As an industry, we have some real challenges, and there’s much at stake. This was hit home to me by the OIA Thought Leaders Dinner, and the Conservation Alliance Breakfast. At dinner, they laid out the OIA’s four focus goals for 2011, with a special emphasis on the second one: The challenge to recreation and wildlands infrastructure due to the deep state deficits. At the Conservation Alliance Breakfast, Craig Childs gave us an hour-long poem about water. Mostly, it was about his love of water, but it also outlined threats: Pollution, development, drought, climate-change. Larry Pluimer’s “Channel Blending” was basically case-study after case-study of how technology has turned full industries – music, film, computer – on their respective heads, and how mobile technology has the potential to be far more disruptive than any technology we’ve yet seen. All of these speak to two of the four OIA targets, and touch on a third: Threats to state recreational resources due to rising deficits, technology changing consumer expectations at retail, and how these things relate to the sustainability of the outdoor specialty store business model.
There were also presentations – many – on the disruption of the supply chain. I wasn’t able to attend these, but the takeaway is that goods are going to be harder to get, and also more expensive. The raw material costs are rising, as are the labor costs, the costs of shipping goods, and there are trade-wars brewing. We as an industry need to be prepared to sell more expensive goods, perhaps by speaking truth: Quality goods are durable, allow you to have more fun, and are a better value over time than cheap ones.
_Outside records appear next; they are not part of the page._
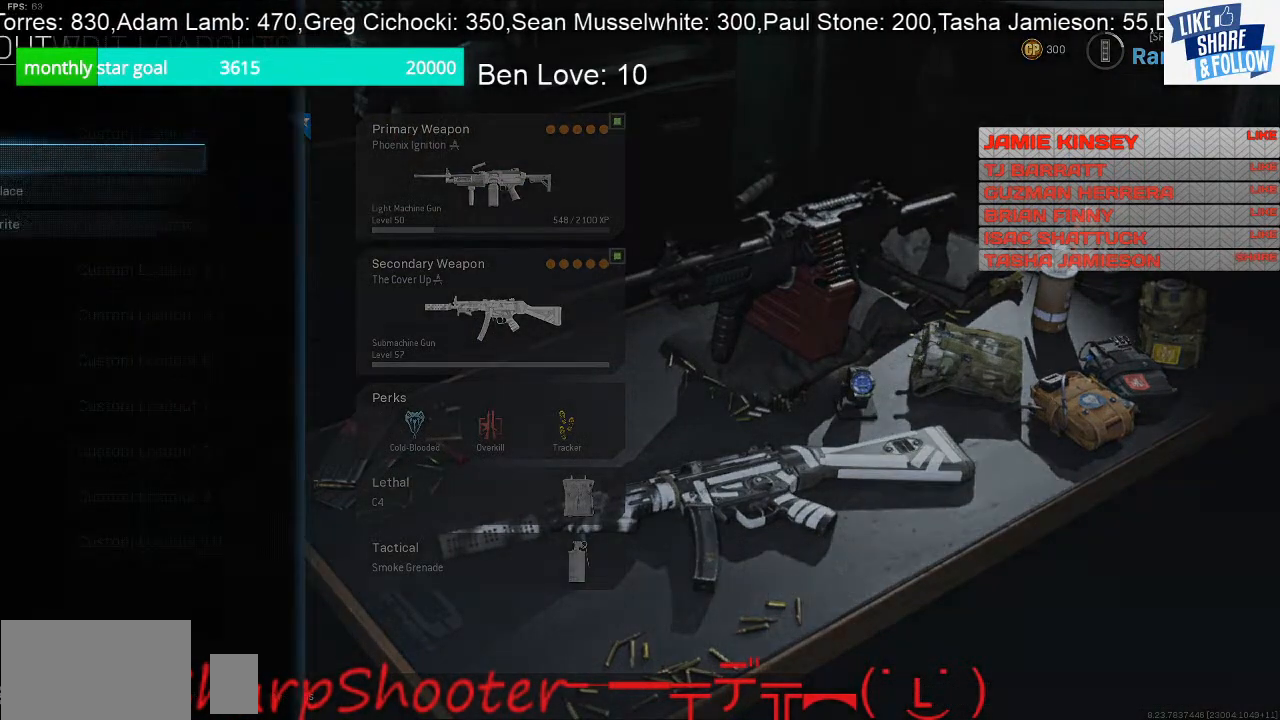
{"buttons": [], "left_stick": "center", "right_stick": "center", "events": [[67, "TRIANGLE", "up"]]}
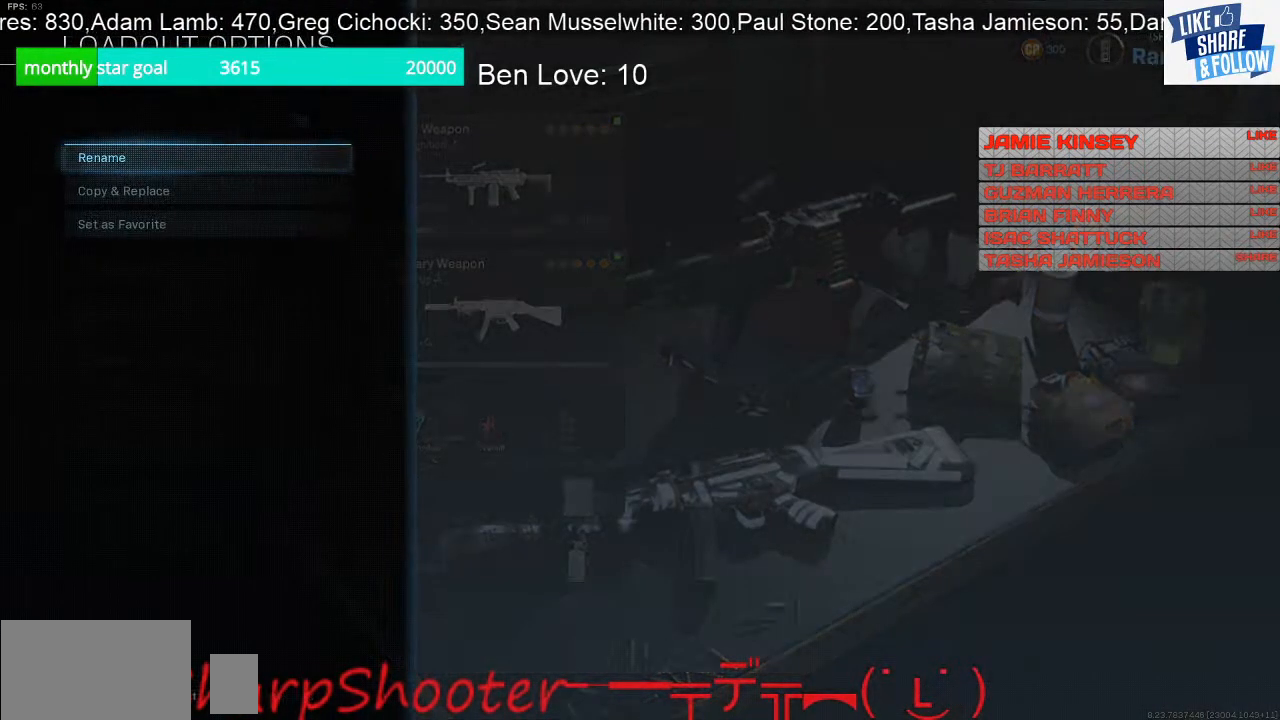
{"buttons": [], "left_stick": "center", "right_stick": "center", "events": []}
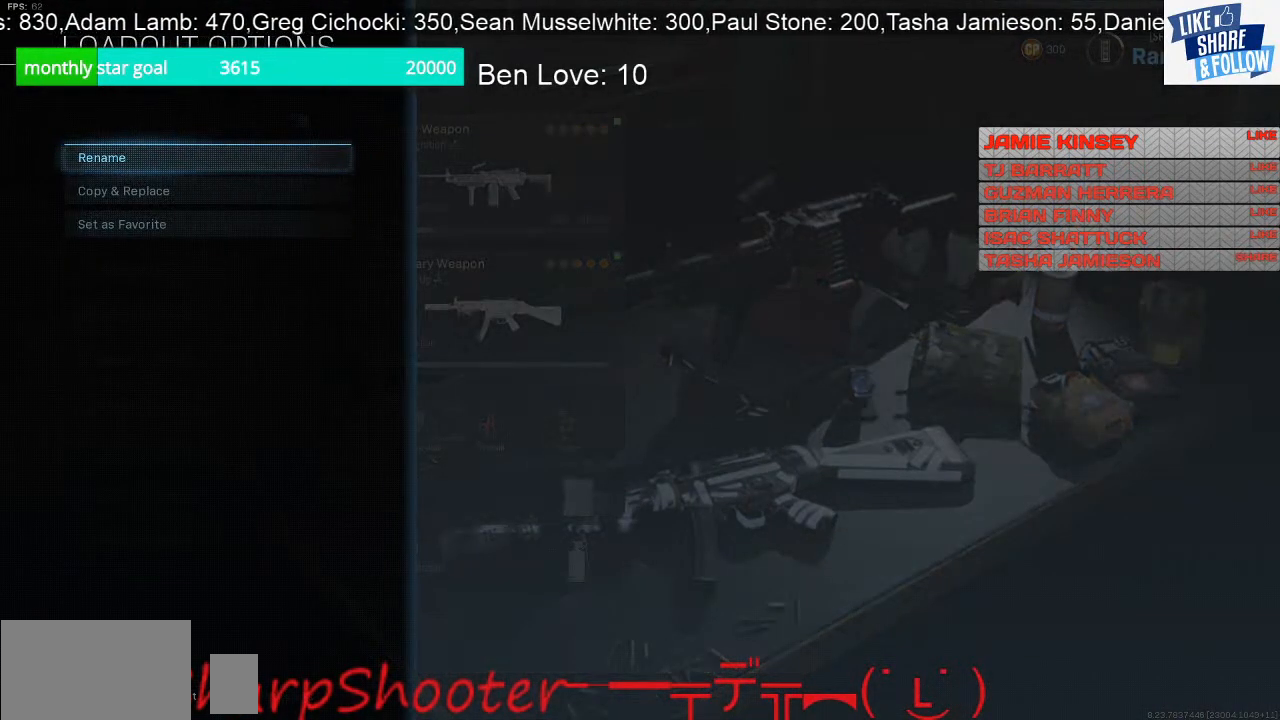
{"buttons": ["DPAD_RIGHT"], "left_stick": "center", "right_stick": "center", "events": [[167, "CIRCLE", "down"], [267, "CIRCLE", "up"], [500, "DPAD_RIGHT", "down"]]}
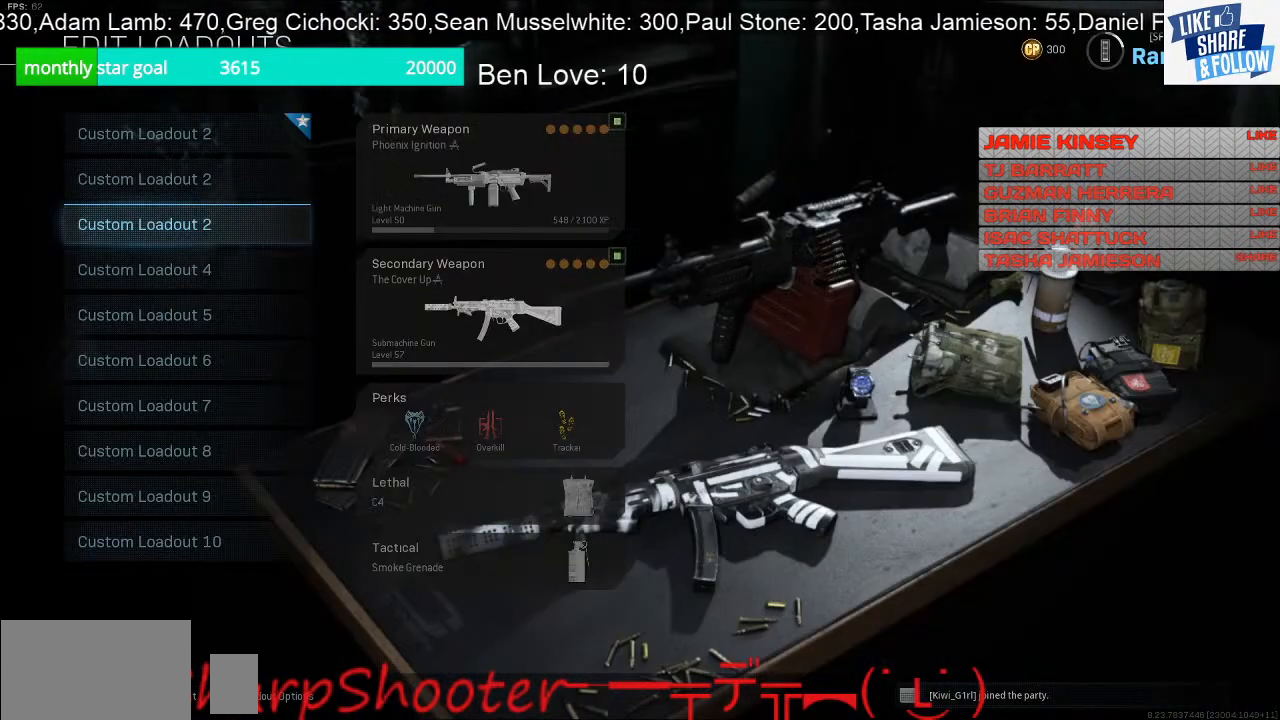
{"buttons": [], "left_stick": "center", "right_stick": "center", "events": [[233, "DPAD_RIGHT", "up"], [367, "DPAD_UP", "down"], [500, "DPAD_UP", "up"]]}
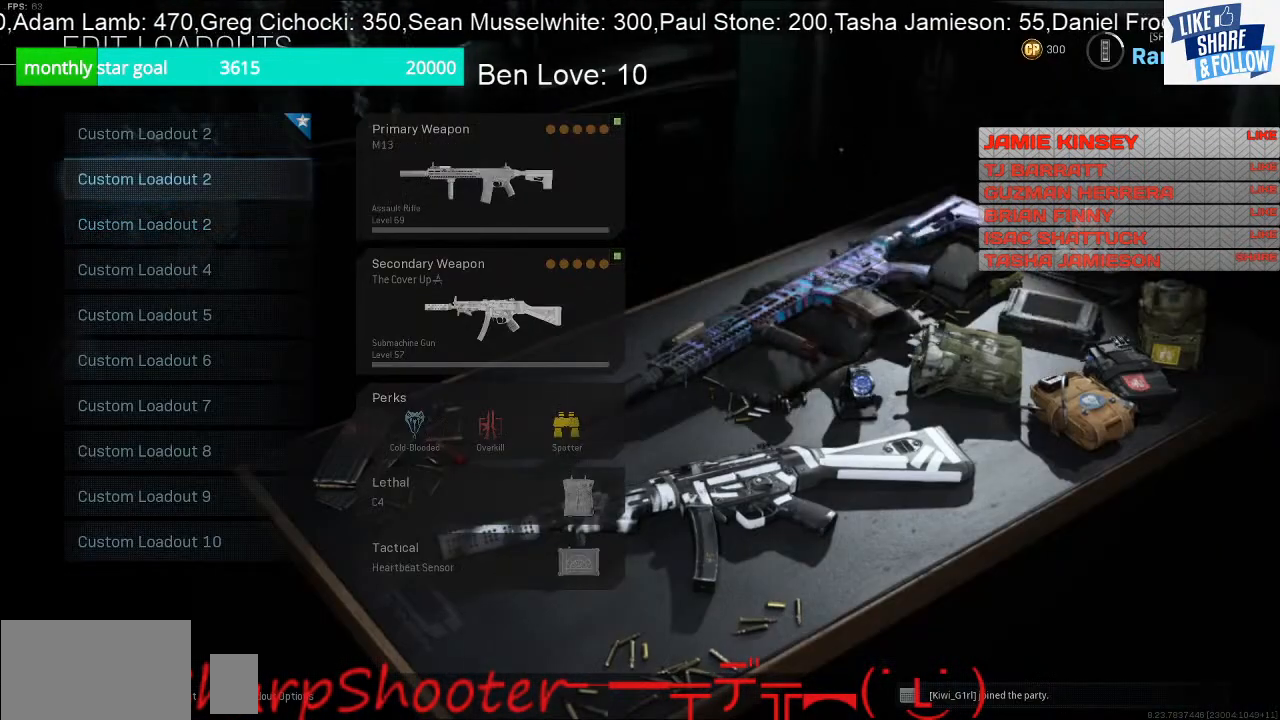
{"buttons": ["DPAD_RIGHT"], "left_stick": "center", "right_stick": "center", "events": [[467, "DPAD_RIGHT", "down"]]}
We can also tell stories that engage our customers, and this is what we must do. Sara Lingafelter’s presentation “Understanding Influencers” gave some insight into who to target, and how. (Hint: It involves social media…) Larry Pluimer’s presentation about disruptions was not all gloom-and-doom. Mobile technology has the potential to disrupt, for sure, but it also allows engagement at deeper levels. There’s hope, in other words, and possibility.
And this is spoken to quite clearly in “The Dragonfly Effect.” From the article:
“Why the dragonfly? The dragonfly is the only insect able to propel itself in any direction when its four wings are working in concert. It symbolizes the importance of integrated effect…To us, the Dragonfly Effect shows how synchronized ideas can be used to create rapid transformations through social media.”
There are four main steps to creating this change: 1) Think Focused – concentrate on a singe out-come rather than “thinking big”; 2) Grab Attention – get noticed by your target audience; 3) Engage – get your target audience emotionally involved in your cause; and then 4) Take Action – spur your audience to actually act on behalf of your cause.
And when I read this last night, the image of Frank’s rowers in a long scull – all pulling in the same direction – morphed in my mind into a giant dragonfly. We have four goals in the Outdoor Industry, and we have four steps to creating the change we need. We have four powerful wings: Vendors, Retailers, Reps, and Media. If we all move in the same direction, it should be a piece of cake.
Well, maybe not “cake,” but we got this, right?